## SELECTED TEXT
Barney is a British animated children's television series that aired on BBC One from 27 December 1988 to 26 April 1989. It also aired on Cartoon Network as part of their anthology series for younger children called Small World in the United States and Latin America.

Characters
Barney (voiced by Tim Brooke-Taylor): A good-natured Old English Sheepdog who has many adventures with his best friend Roger and constantly looks for fame and fortune.
Roger (voiced by Harry Enfield): A mischievous mouse who lives on the top of Barney's head inside his hair.
Desmond (voiced by Harry Enfield): An Afghan dog friend with sunglasses whose voice resembles that of Michael Caine, who serves as head of the TV house.
Corneila (voiced by Jan Ravens): a female chihuahua who sometimes is not very keen on Barney's attitude.
Francine (voiced by Jan Ravens): a friendly Irish setter who helps Barney on his quest for stardom.

## EXTRACTED ENTRIES
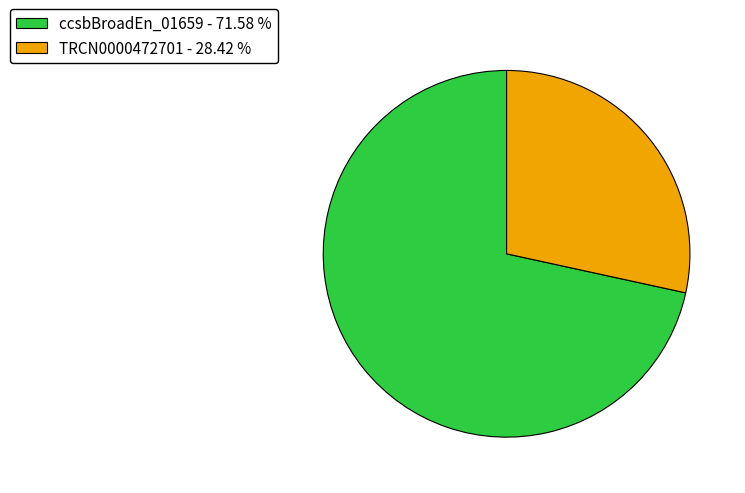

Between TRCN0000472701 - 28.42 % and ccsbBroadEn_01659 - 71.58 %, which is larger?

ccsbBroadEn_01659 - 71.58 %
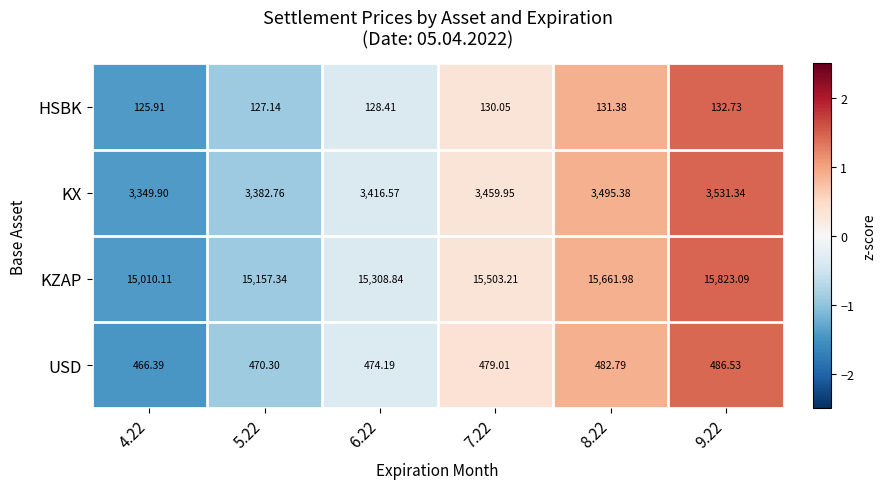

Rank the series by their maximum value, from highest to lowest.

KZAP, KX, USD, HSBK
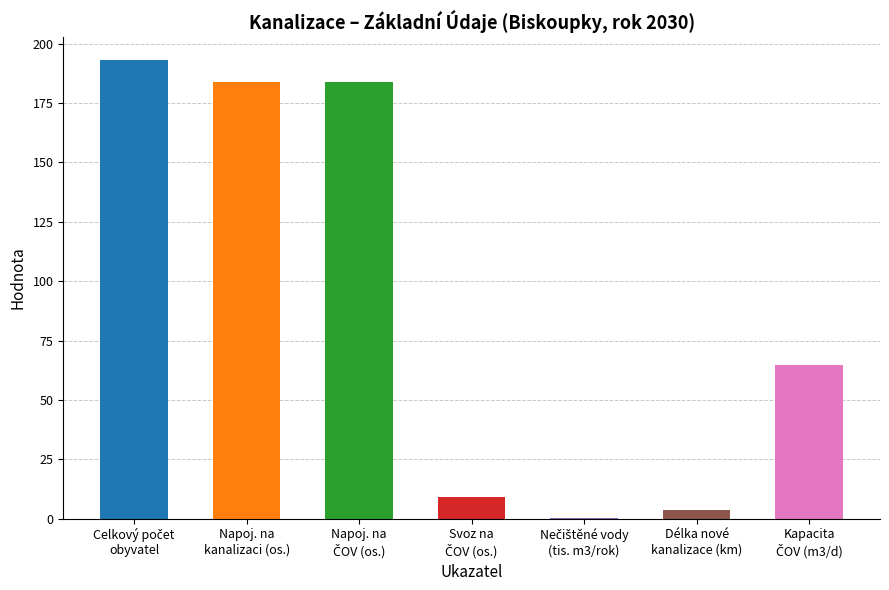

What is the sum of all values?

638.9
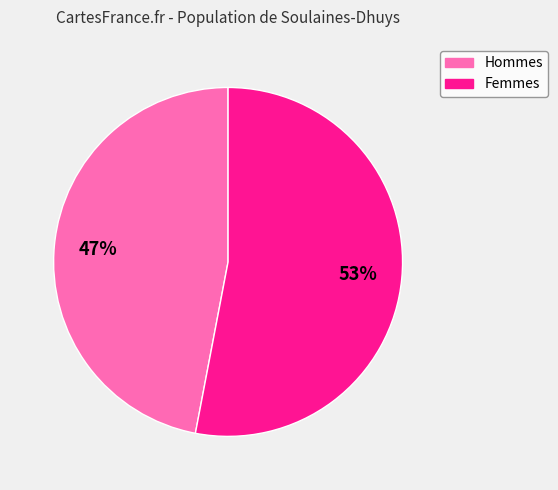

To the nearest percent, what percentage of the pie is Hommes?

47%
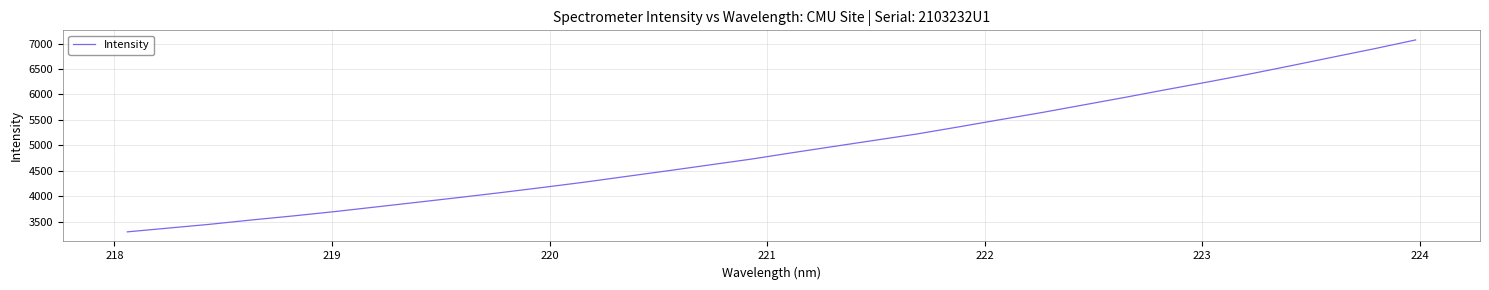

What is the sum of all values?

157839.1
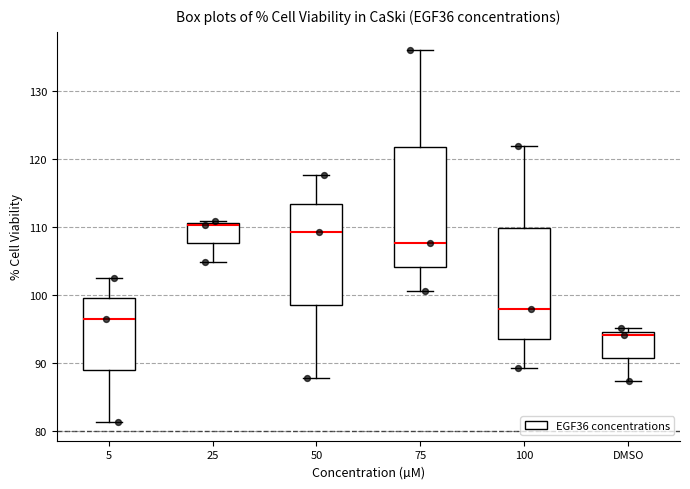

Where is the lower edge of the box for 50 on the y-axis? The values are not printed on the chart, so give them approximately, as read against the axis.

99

## PARTS OF THE EXERCISE
[1] Please set down the chart rows again word for word, from the first to the last, leaving out the pictures.
[2] Take the piece on the Barney cartoon series further, starting after its last sentence.

## ANSWERS TO THE EXERCISE
[1]
Between TRCN0000472701 - 28.42 % and ccsbBroadEn_01659 - 71.58 %, which is larger?

ccsbBroadEn_01659 - 71.58 %

Rank the series by their maximum value, from highest to lowest.

KZAP, KX, USD, HSBK

What is the sum of all values?

638.9

To the nearest percent, what percentage of the pie is Hommes?

47%

What is the sum of all values?

157839.1

Where is the lower edge of the box for 50 on the y-axis? The values are not printed on the chart, so give them approximately, as read against the axis.

99

[2]
Mr Prophet (voiced by Enn Reitel): a Spaniel who sometimes has a depressed attitude but is a good friend of Barney.
Lost and Found (voices uncredited): Two Dalmatian puppies who were found on Christmas Eve by Barney, and were given to a delighted Mr Prophet as a Christmas present.

Episodes

Home media
On 6 November 1989, BBC Enterprises released a single video cassette titled "Barney Gets Into Mischief", featuring all episodes except for the Christmas Special. Castle Music Ltd. later released another VHS release, titled "Barney: The Dog with Stars in his Eyes" on 1 June 1999, which included all thirteen episodes.

On 22 April 2002, Right Entertainment and Universal Pictures Video released another tape also titled "Barney Gets into Mischief and other stories", which consisted of the first eight episodes excluding the Christmas Special. This release was also released on DVD in August 2004, and the two companies later released the whole series on DVD in 2006.

Australian VHS release
Roadshow Entertainment released "Barney: The Dog with Stars in his Eyes" on VHS on 31 October 2000, containing all thirteen episodes.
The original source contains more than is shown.